[WHAT THIS TASK INVOLVES]: Print back every record below, exactly as it stands.

[PROVIDED RECORDS]:
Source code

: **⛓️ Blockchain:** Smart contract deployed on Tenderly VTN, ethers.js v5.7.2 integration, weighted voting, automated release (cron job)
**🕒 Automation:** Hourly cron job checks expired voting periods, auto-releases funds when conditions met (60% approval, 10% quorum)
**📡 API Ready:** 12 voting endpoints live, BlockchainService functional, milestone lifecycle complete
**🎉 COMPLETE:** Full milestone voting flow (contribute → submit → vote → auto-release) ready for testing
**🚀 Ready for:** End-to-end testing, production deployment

[TASK RESULT]:
Source code

: **⛓️ Blockchain:** Smart contract deployed on Tenderly VTN, ethers.js v5.7.2 integration, weighted voting, automated release (cron job)
**🕒 Automation:** Hourly cron job checks expired voting periods, auto-releases funds when conditions met (60% approval, 10% quorum)
**📡 API Ready:** 12 voting endpoints live, BlockchainService functional, milestone lifecycle complete
**🎉 COMPLETE:** Full milestone voting flow (contribute → submit → vote → auto-release) ready for testing
**🚀 Ready for:** End-to-end testing, production deployment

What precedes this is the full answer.